**Work order**
Every entry below is to be copied exactly, apart from any picture it holds.

**Entries provided**
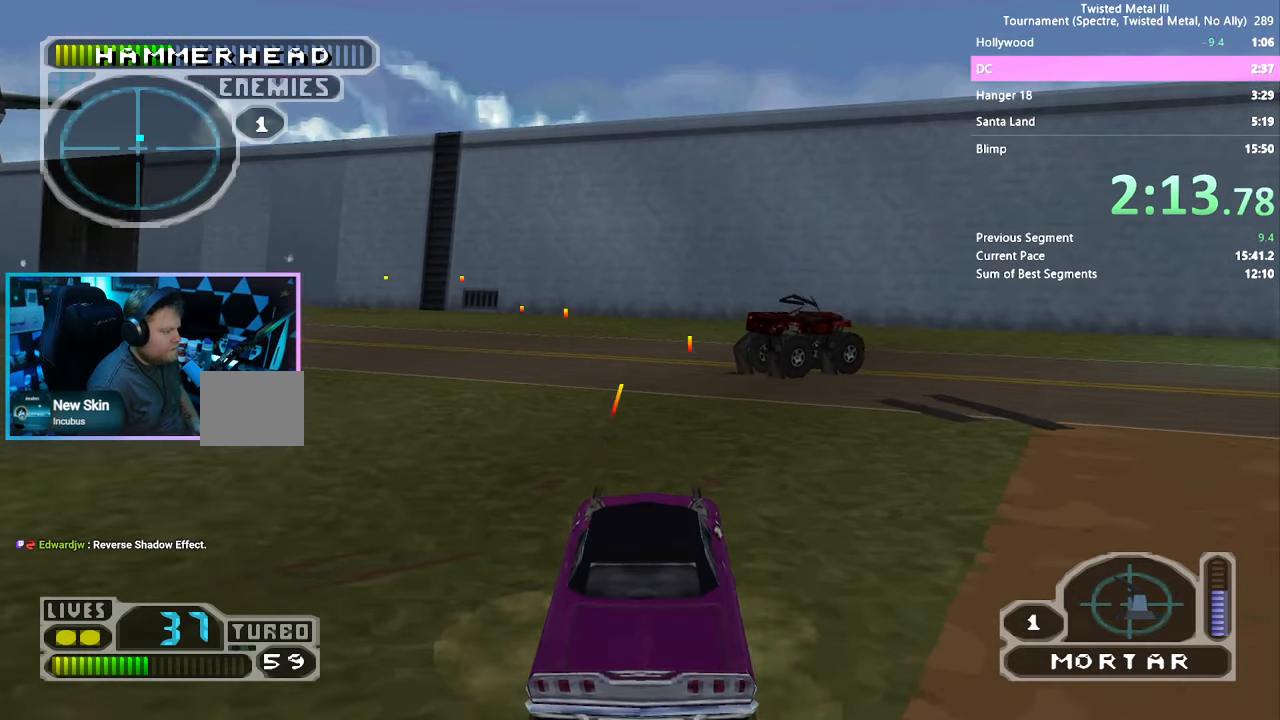
Gameplay with a controller (PlayStation layout); each line is a JSON object with the inputs held at the frame after it (dt_ms = milliseconds from this image to that frame). "events" lists button and stick changes between this image and that frame as [ms after this image, input, new state], when the widget could be followed in between. Not read: L1 R1.
{"dt_ms": 500, "buttons": ["SQUARE", "R2", "DPAD_UP"], "left_stick": "center", "right_stick": "center", "events": [[216, "DPAD_RIGHT", "up"], [300, "DPAD_LEFT", "down"], [366, "DPAD_LEFT", "up"], [416, "DPAD_RIGHT", "down"], [466, "DPAD_UP", "down"], [500, "DPAD_RIGHT", "up"]]}
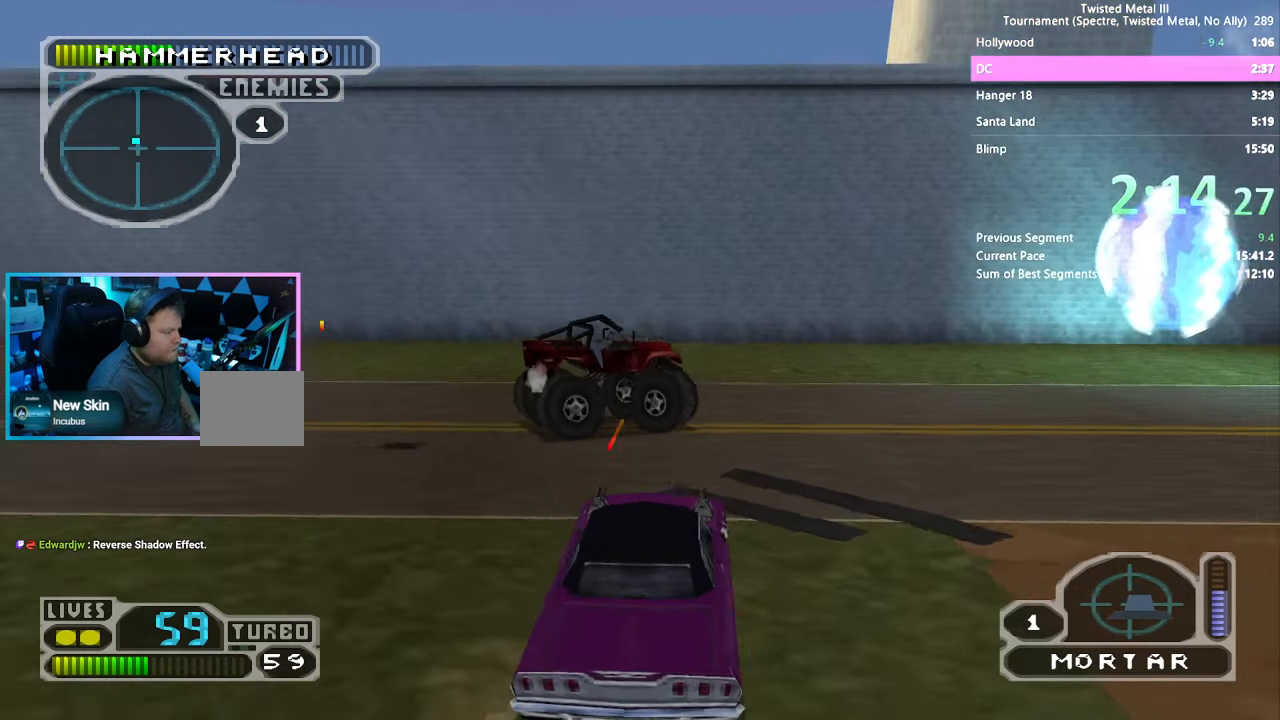
{"dt_ms": 500, "buttons": ["R2", "DPAD_DOWN"], "left_stick": "center", "right_stick": "center", "events": [[66, "DPAD_UP", "up"], [166, "DPAD_RIGHT", "down"], [183, "SQUARE", "up"], [216, "L2", "down"], [283, "DPAD_DOWN", "down"], [300, "DPAD_RIGHT", "up"], [316, "L2", "up"]]}
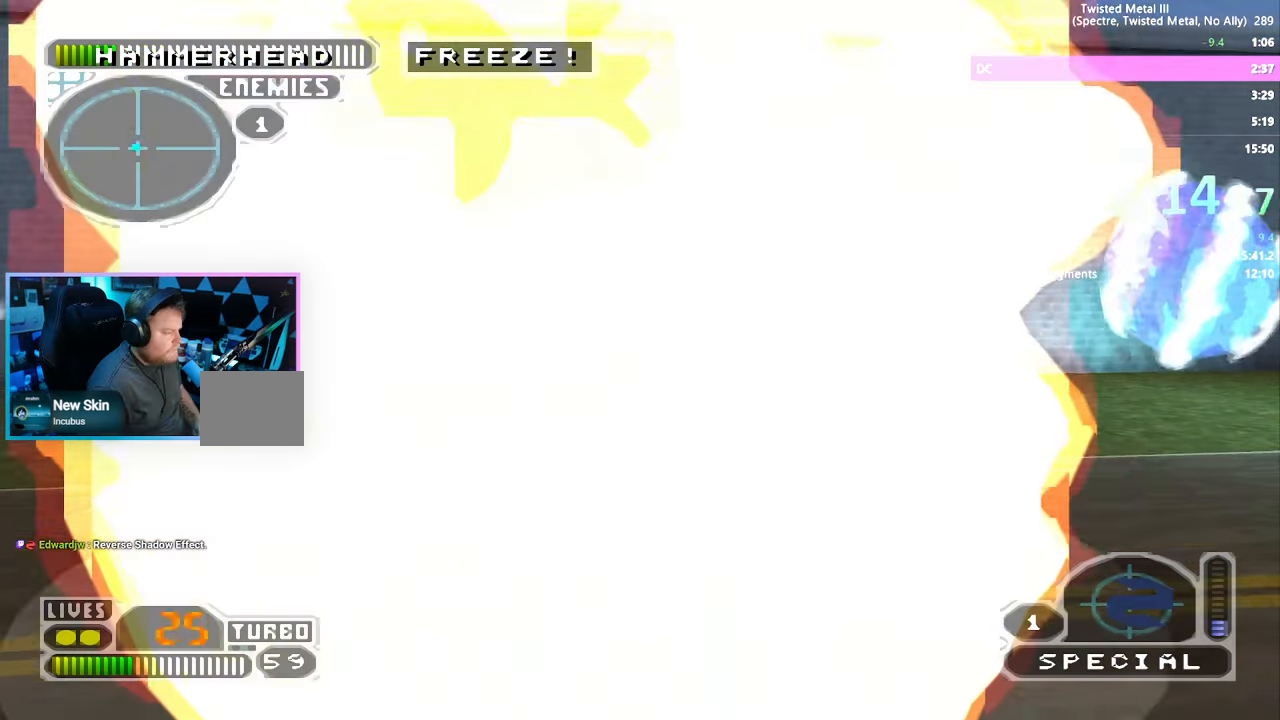
{"dt_ms": 500, "buttons": ["R2"], "left_stick": "center", "right_stick": "center", "events": [[133, "DPAD_LEFT", "down"], [216, "DPAD_LEFT", "up"], [333, "DPAD_DOWN", "up"]]}
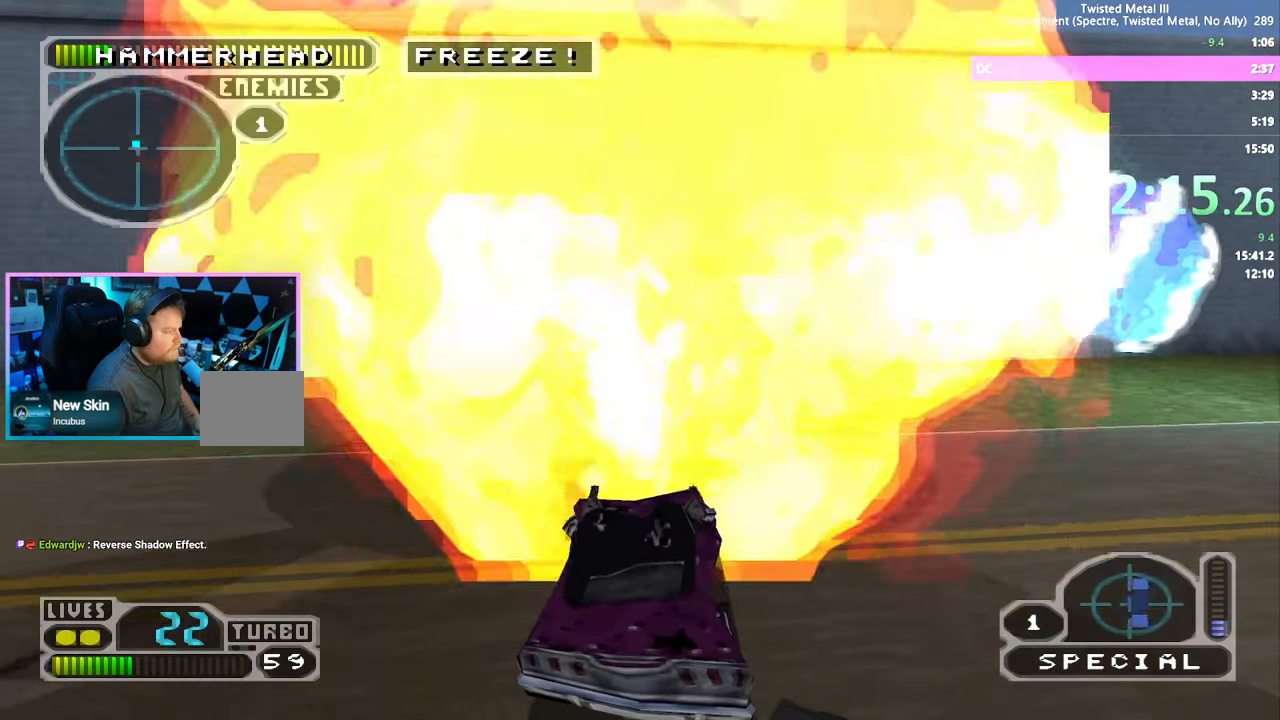
{"dt_ms": 1000, "buttons": ["R2"], "left_stick": "center", "right_stick": "center"}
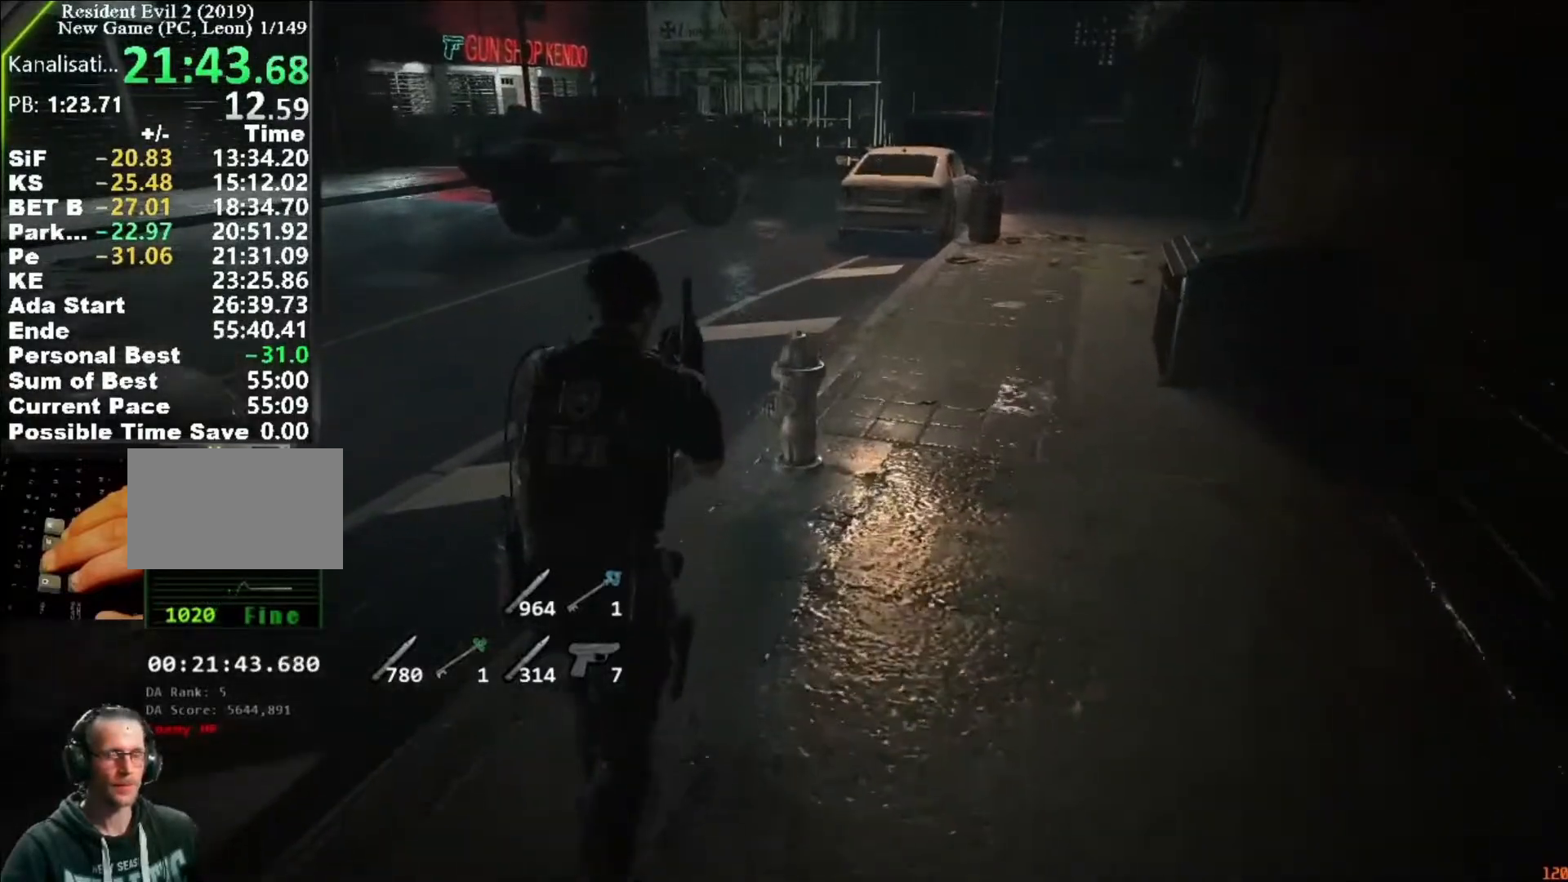
Gameplay with keyboard and mouse; each line is a JSON object with the keys and mouse buttons held at the frame after it. "events" lists presses ("down") and releases ("up") of "1", "2", "3", "4", "5", "a", "alt", "c", "caps_lock", "ctrl", "d", "e", "f", "g", "q", "r", "s", "shift", "space", "t", "tab", "v", "w", "x", "z", "mouse_left", "mouse_wheel" and "mouse_right" between this image and that frame as [ms after this image, input, new state], when the widget could be followed in between. "mouse_left", "mouse_wheel", "mouse_right" = the "left", "wheel", "right" buttons of the "mouse" list. No other keys are recorded. "wheel" means that the mouse wheel is clicked or scrolled. Not read: mouse_move.
{"keys": ["shift", "w"], "mouse": [], "events": []}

**Response to the exercise**
Gameplay with a controller (PlayStation layout); each line is a JSON object with the inputs held at the frame after it (dt_ms = milliseconds from this image to that frame). "events" lists button and stick changes between this image and that frame as [ms after this image, input, new state], when the widget could be followed in between. Not read: L1 R1.
{"dt_ms": 500, "buttons": ["SQUARE", "R2", "DPAD_UP"], "left_stick": "center", "right_stick": "center", "events": [[216, "DPAD_RIGHT", "up"], [300, "DPAD_LEFT", "down"], [366, "DPAD_LEFT", "up"], [416, "DPAD_RIGHT", "down"], [466, "DPAD_UP", "down"], [500, "DPAD_RIGHT", "up"]]}
{"dt_ms": 500, "buttons": ["R2", "DPAD_DOWN"], "left_stick": "center", "right_stick": "center", "events": [[66, "DPAD_UP", "up"], [166, "DPAD_RIGHT", "down"], [183, "SQUARE", "up"], [216, "L2", "down"], [283, "DPAD_DOWN", "down"], [300, "DPAD_RIGHT", "up"], [316, "L2", "up"]]}
{"dt_ms": 500, "buttons": ["R2"], "left_stick": "center", "right_stick": "center", "events": [[133, "DPAD_LEFT", "down"], [216, "DPAD_LEFT", "up"], [333, "DPAD_DOWN", "up"]]}
{"dt_ms": 1000, "buttons": ["R2"], "left_stick": "center", "right_stick": "center"}
Gameplay with keyboard and mouse; each line is a JSON object with the keys and mouse buttons held at the frame after it. "events" lists presses ("down") and releases ("up") of "1", "2", "3", "4", "5", "a", "alt", "c", "caps_lock", "ctrl", "d", "e", "f", "g", "q", "r", "s", "shift", "space", "t", "tab", "v", "w", "x", "z", "mouse_left", "mouse_wheel" and "mouse_right" between this image and that frame as [ms after this image, input, new state], when the widget could be followed in between. "mouse_left", "mouse_wheel", "mouse_right" = the "left", "wheel", "right" buttons of the "mouse" list. No other keys are recorded. "wheel" means that the mouse wheel is clicked or scrolled. Not read: mouse_move.
{"keys": ["shift", "w"], "mouse": [], "events": []}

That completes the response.